Momentum Planning Interactor (MPI): A recursive query-mixing architecture that cross-attends current queries with LSTM-processed historical queries to inject 'perception momentum'.
Modeling
Base Model: SparseDrive
Training Method: End-to-end training with denoising perturbations
Training Data:
nuScenes dataset
Turning-nuScenes (curated subset)
Compute: Not reported in the paper
Comparison to Prior Work
vs. SparseDrive: MomAD adds explicit temporal consistency (momentum) via TTM and MPI modules, whereas SparseDrive is one-shot [Baseline]
vs. UniAD/VAD: MomAD uses multi-modal probabilistic planning with momentum refinement, unlike the deterministic approaches in early UniAD/VAD
Limitations
Relies on the quality of upstream sparse perception; if detection fails completely, momentum can only compensate partially.
Hausdorff Distance (metric for measuring similarity between two point sets)
Key Terms
TPC: Trajectory Prediction Consistency—a new metric proposed in this paper to quantitatively measure the stability/alignment between predicted and historical trajectories.

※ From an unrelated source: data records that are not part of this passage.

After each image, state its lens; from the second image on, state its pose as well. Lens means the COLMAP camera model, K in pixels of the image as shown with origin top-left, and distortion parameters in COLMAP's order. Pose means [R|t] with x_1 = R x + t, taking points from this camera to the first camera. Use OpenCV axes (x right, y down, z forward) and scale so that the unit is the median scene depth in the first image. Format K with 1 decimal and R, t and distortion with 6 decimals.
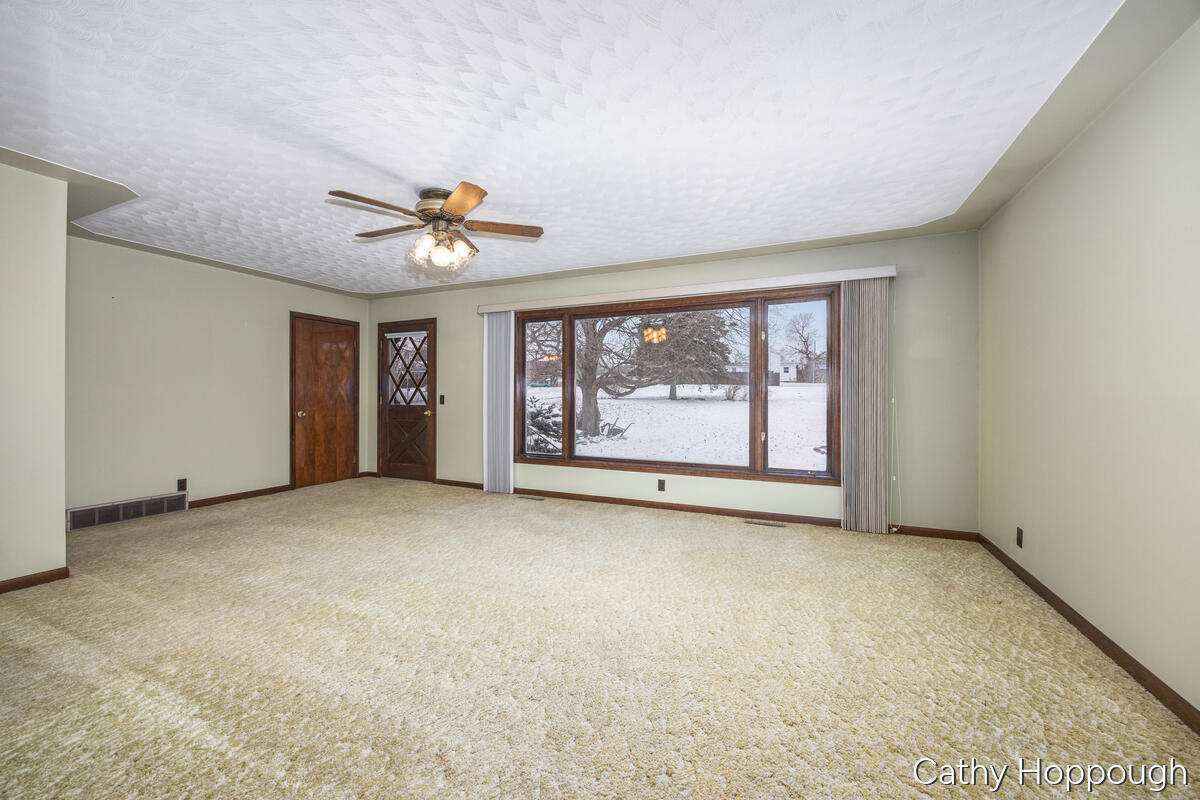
lens RADIAL K [[466.8, 0, 609.0], [0, 466.8, 396.3], [0, 0, 1]] dist [-0.009374, 0.000141]
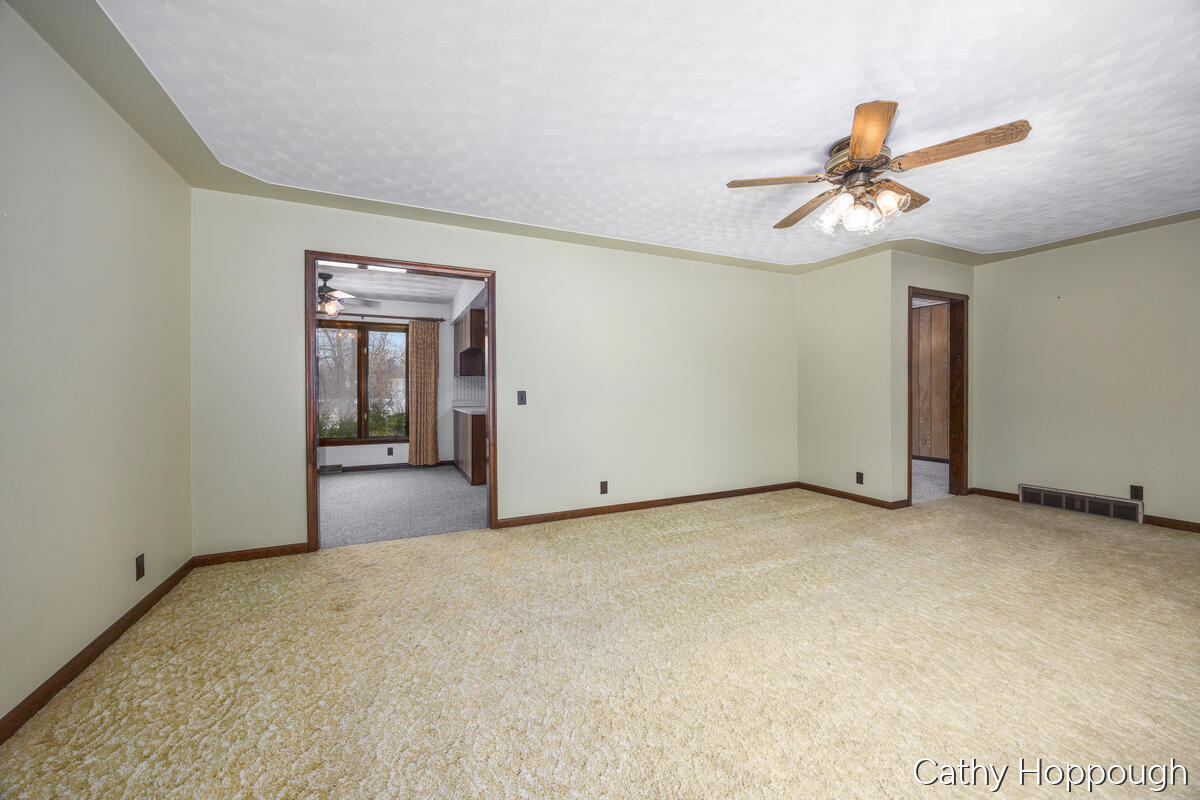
lens RADIAL K [[466.8, 0, 609.0], [0, 466.8, 396.3], [0, 0, 1]] dist [-0.009374, 0.000141]
pose [[-0.668668, 0.008721, -0.743510, 0.491865], [0.003179, 0.999956, 0.008870, 0.001506], [0.743554, 0.003567, -0.668666, 1.123130]]
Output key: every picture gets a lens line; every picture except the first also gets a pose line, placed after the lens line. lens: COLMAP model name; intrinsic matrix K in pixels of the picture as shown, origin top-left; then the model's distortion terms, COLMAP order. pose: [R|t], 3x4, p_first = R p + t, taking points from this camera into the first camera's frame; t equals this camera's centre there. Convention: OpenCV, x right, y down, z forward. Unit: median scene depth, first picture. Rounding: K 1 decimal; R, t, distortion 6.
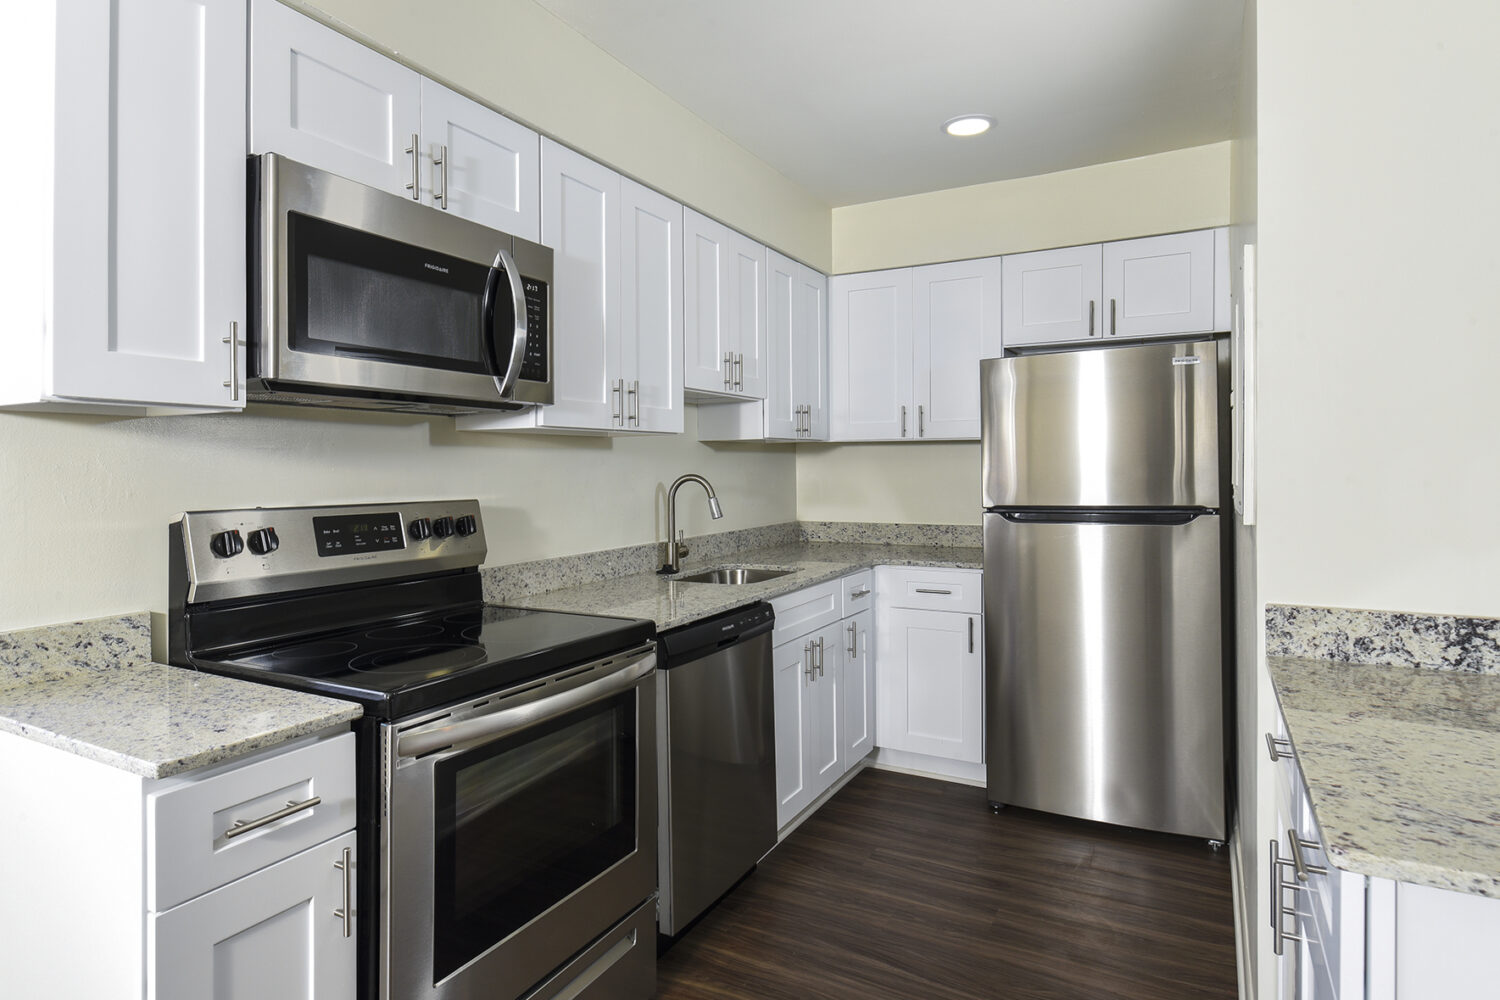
lens RADIAL K [[847.4, 0, 745.9], [0, 847.4, 479.5], [0, 0, 1]] dist [-0.002386, 0.000377]
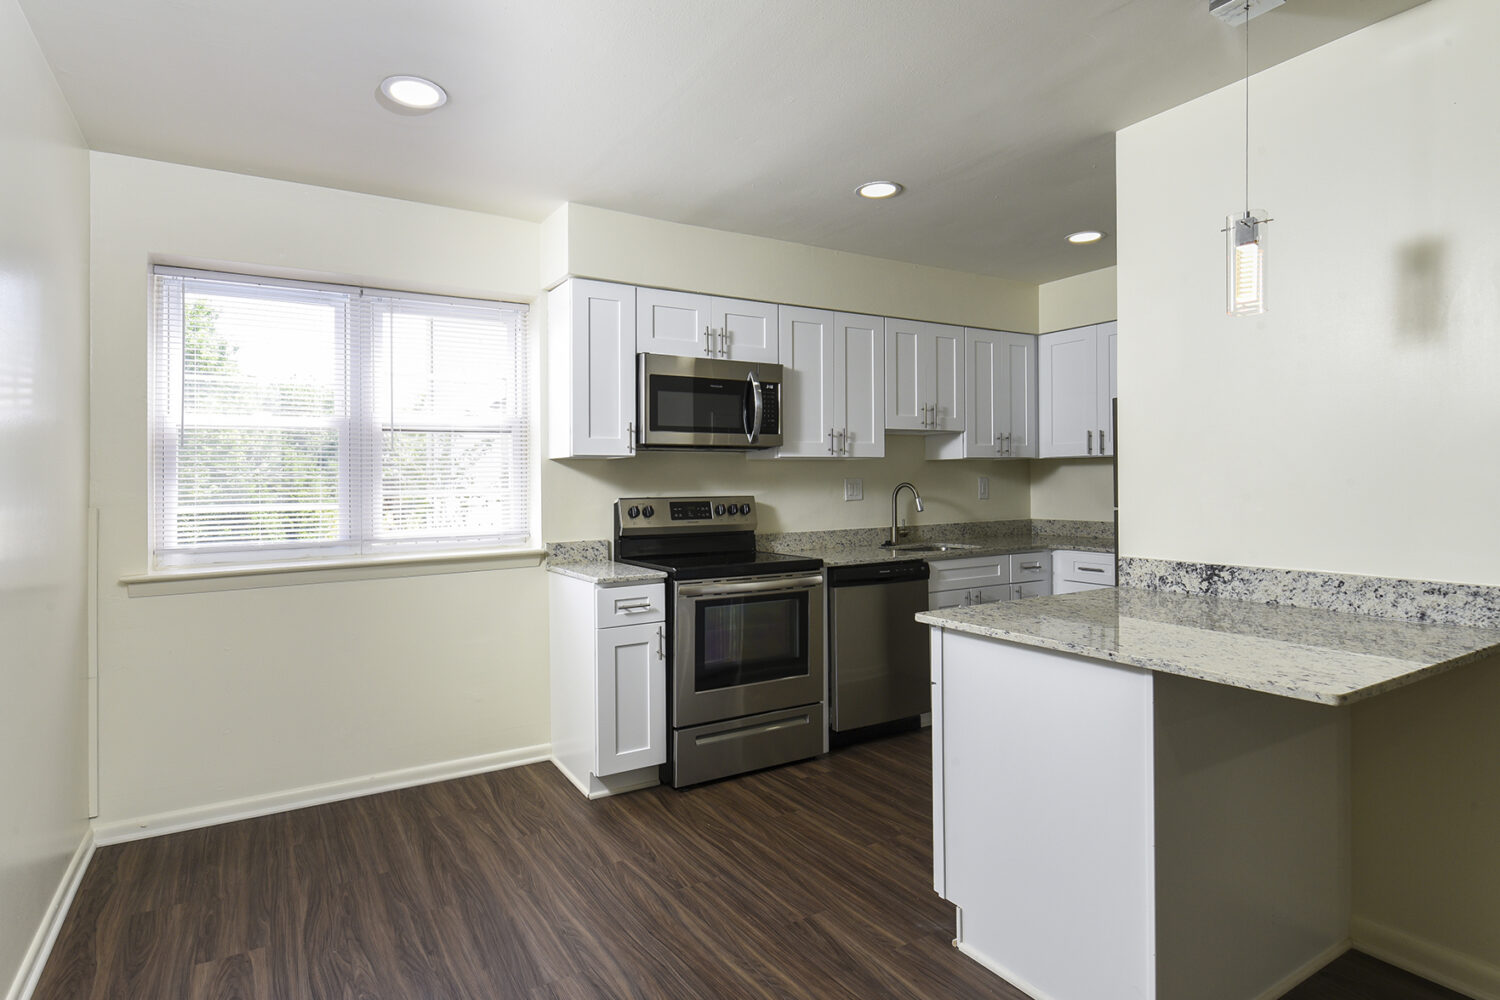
lens RADIAL K [[847.4, 0, 749.6], [0, 847.4, 490.9], [0, 0, 1]] dist [-0.002386, 0.000377]
pose [[0.868701, 0.002216, -0.495332, 0.835300], [-0.002111, 0.999997, 0.000773, 0.014254], [0.495332, 0.000374, 0.868703, -0.890523]]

Hausdorff Distance: A mathematical metric measuring the maximum distance from a point in one set to the nearest point in another set; used here to ensure the shape of the new trajectory matches the old one.
Turning-nuScenes: A curated validation set derived from the nuScenes dataset, specifically focusing on turning scenarios to rigorously test temporal consistency.
Bench2Drive: A closed-loop autonomous driving benchmark that evaluates whether the agent can successfully complete routes in a simulator.
SparseDrive: A state-of-the-art sparse perception and planning framework that serves as the base model for this paper.